_Source text:_
───

Increasing Access to Peer Mentors for Veterans Treatment CourtsNYSHealth awarded a grant to PsychArmor Institute to develop an online version of an in-person Veterans Treatment Court peer mentor training program to expand access for veterans in need.
August 2018 – October 2019
To address the unique needs of justice-involved veterans, Veterans Treatment Courts (VTCs) were developed as an alternative to incarceration for veterans who have been charged with low-level crimes and have mental health or substance use issues.
They offer justice-involved veterans a second chance by giving them the treatment they need while allowing them to stay in their own communities and out of prison. Modeled after drug and mental health courts, VTCs are a proven way to reduce recidivism.
A critical component of VTCs is peer mentors—volunteers who are veterans themselves—who provide around-the-clock support, advice, and camaraderie for veterans. Peer mentors have been found to produce positive clinical outcomes for VTC participants. With the growth of VTCs nationally, there is a pressing need to identify and train new peer mentors to meet the increasing demand.

───

_Information shown:_
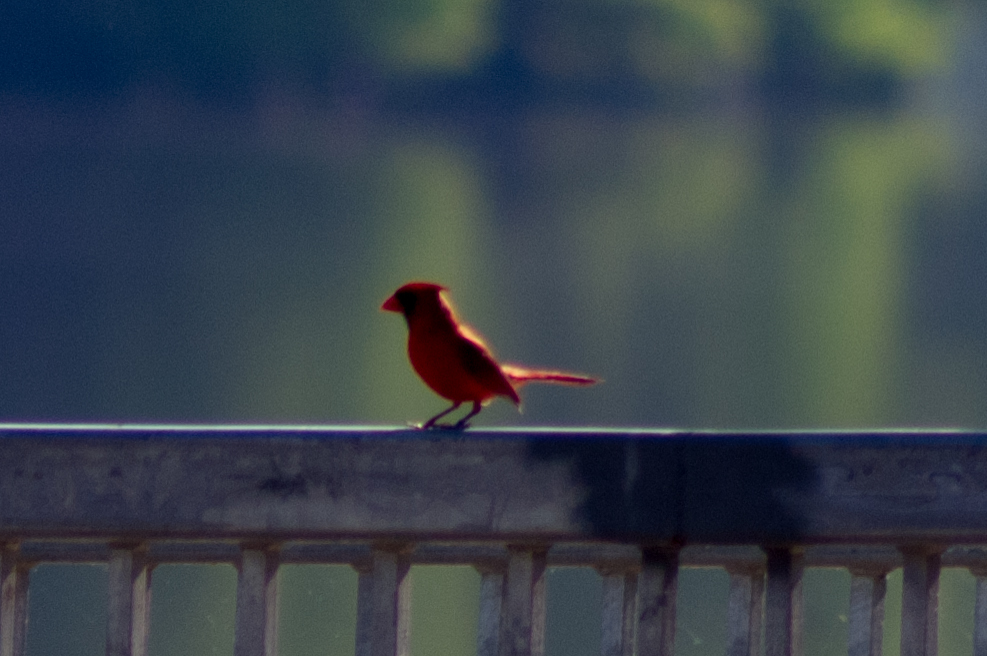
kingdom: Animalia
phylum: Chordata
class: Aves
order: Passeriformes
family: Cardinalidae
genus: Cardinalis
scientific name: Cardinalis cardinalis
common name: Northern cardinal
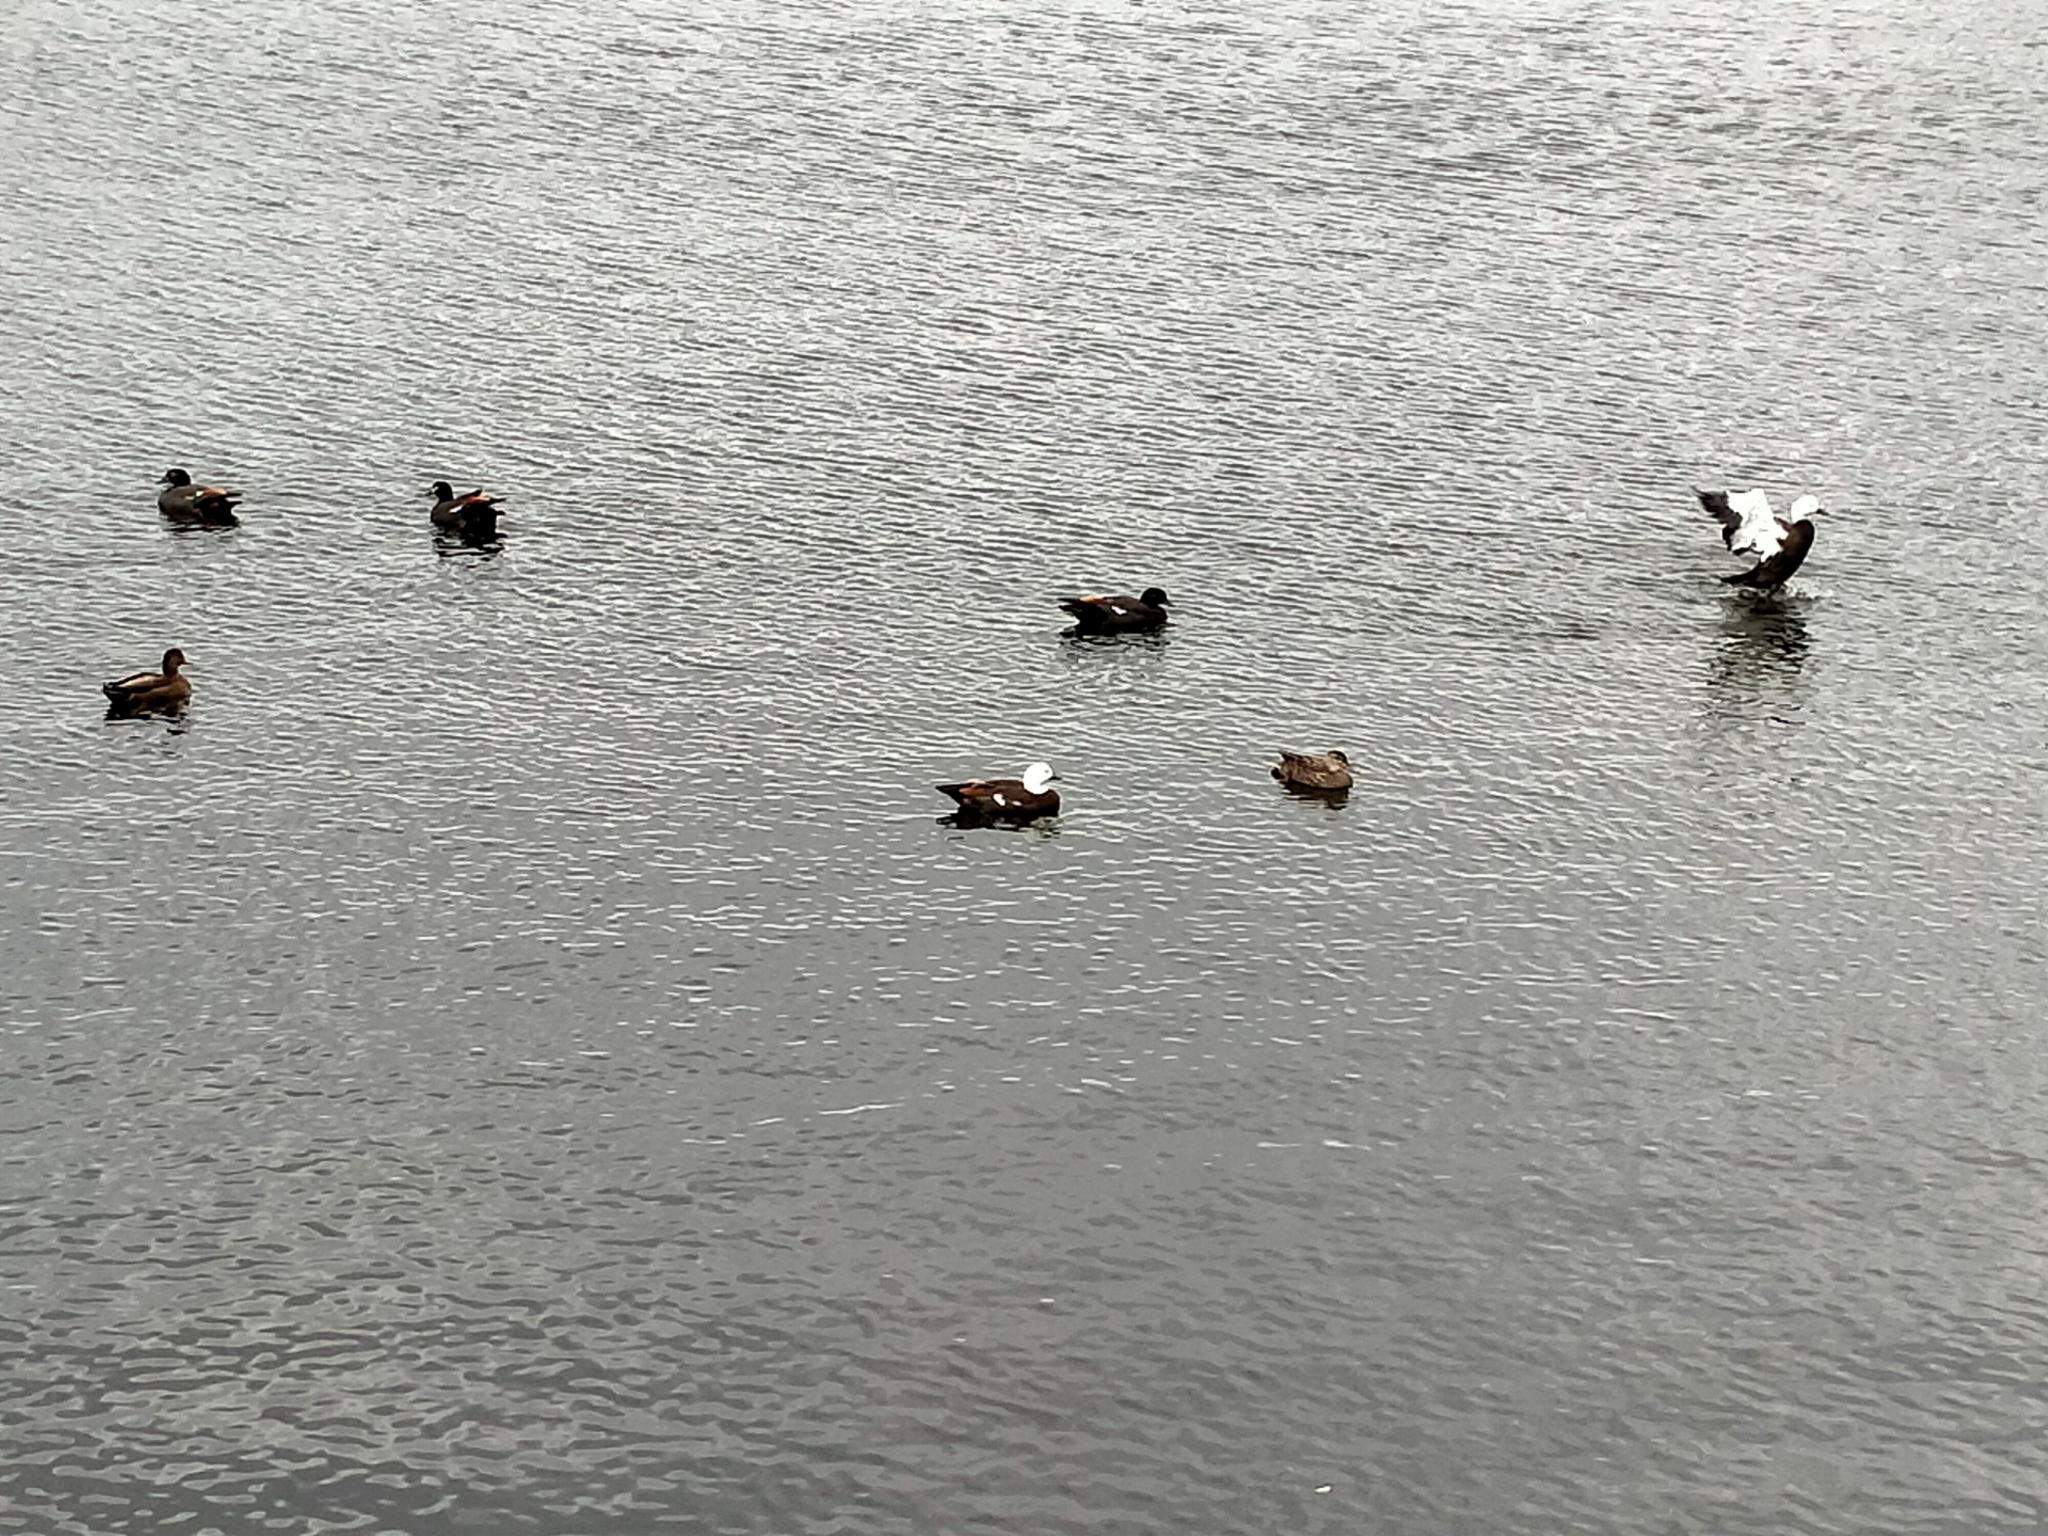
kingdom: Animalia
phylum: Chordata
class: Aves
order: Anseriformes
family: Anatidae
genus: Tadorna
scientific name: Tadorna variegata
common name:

───

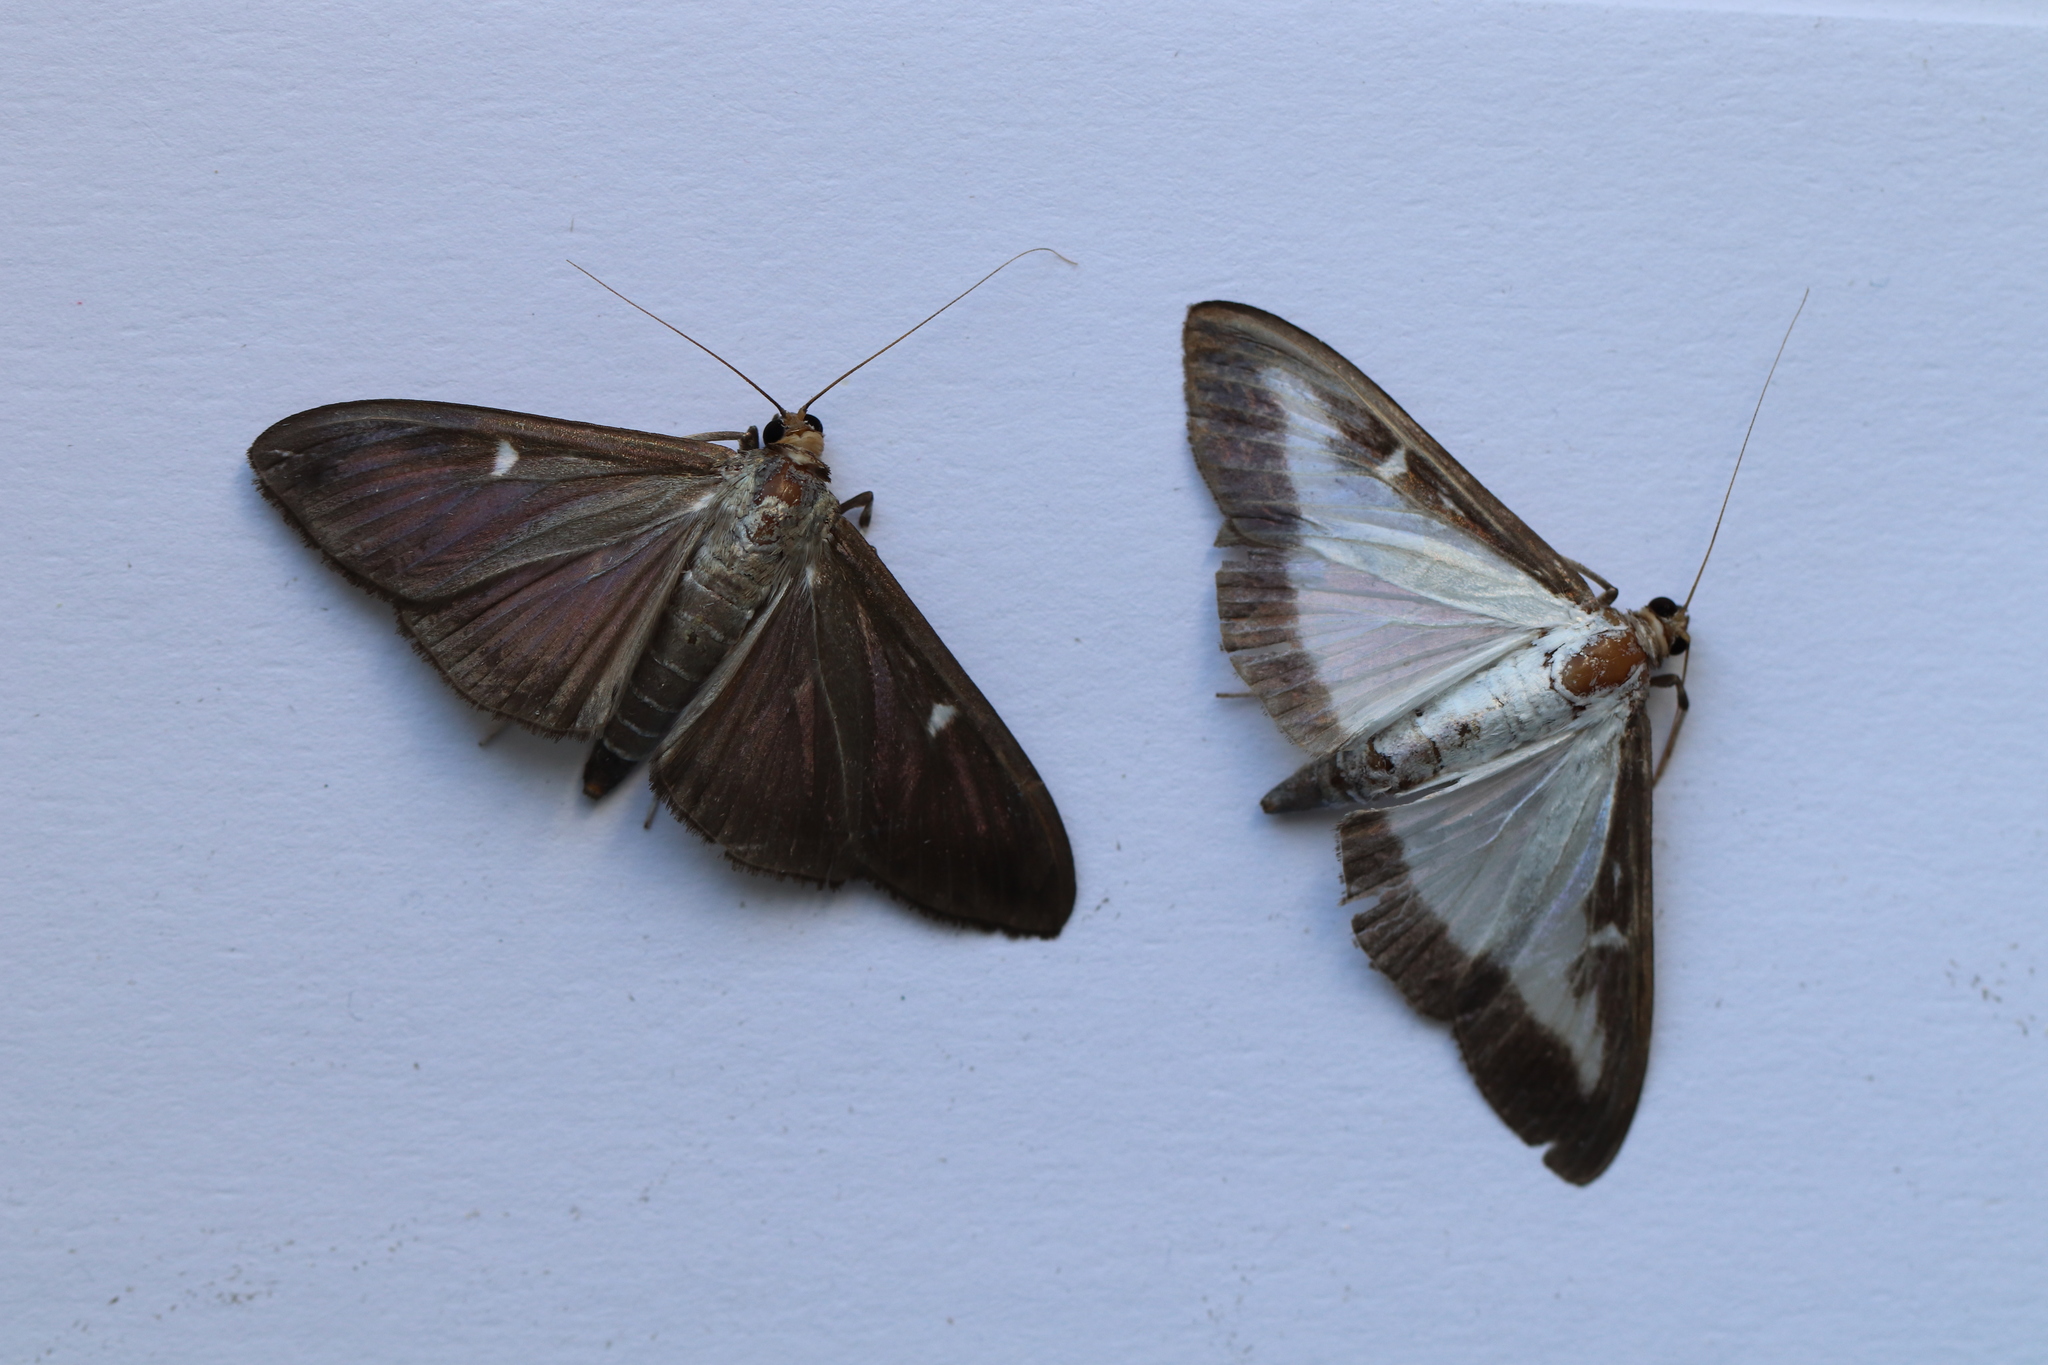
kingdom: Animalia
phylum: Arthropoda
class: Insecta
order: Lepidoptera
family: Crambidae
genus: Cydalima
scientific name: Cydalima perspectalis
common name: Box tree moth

───

_What you need to do:_
Using the Veterans Treatment Court text, mark each statement below yes or no and quote the words from the text that settle it.
1. Peer mentors in Veterans Treatment Courts are paid staff.
2. Veterans Treatment Courts were modeled after drug and mental health courts.
3. The grant went to PsychArmor Institute to develop an online version of an in-person peer mentor training program.

_Result for this exercise:_
1. No: "volunteers who are veterans themselves"
2. Yes: "Modeled after drug and mental health courts"
3. Yes: "NYSHealth awarded a grant to PsychArmor Institute to develop an online version of an in-person Veterans Treatment Court peer mentor training program"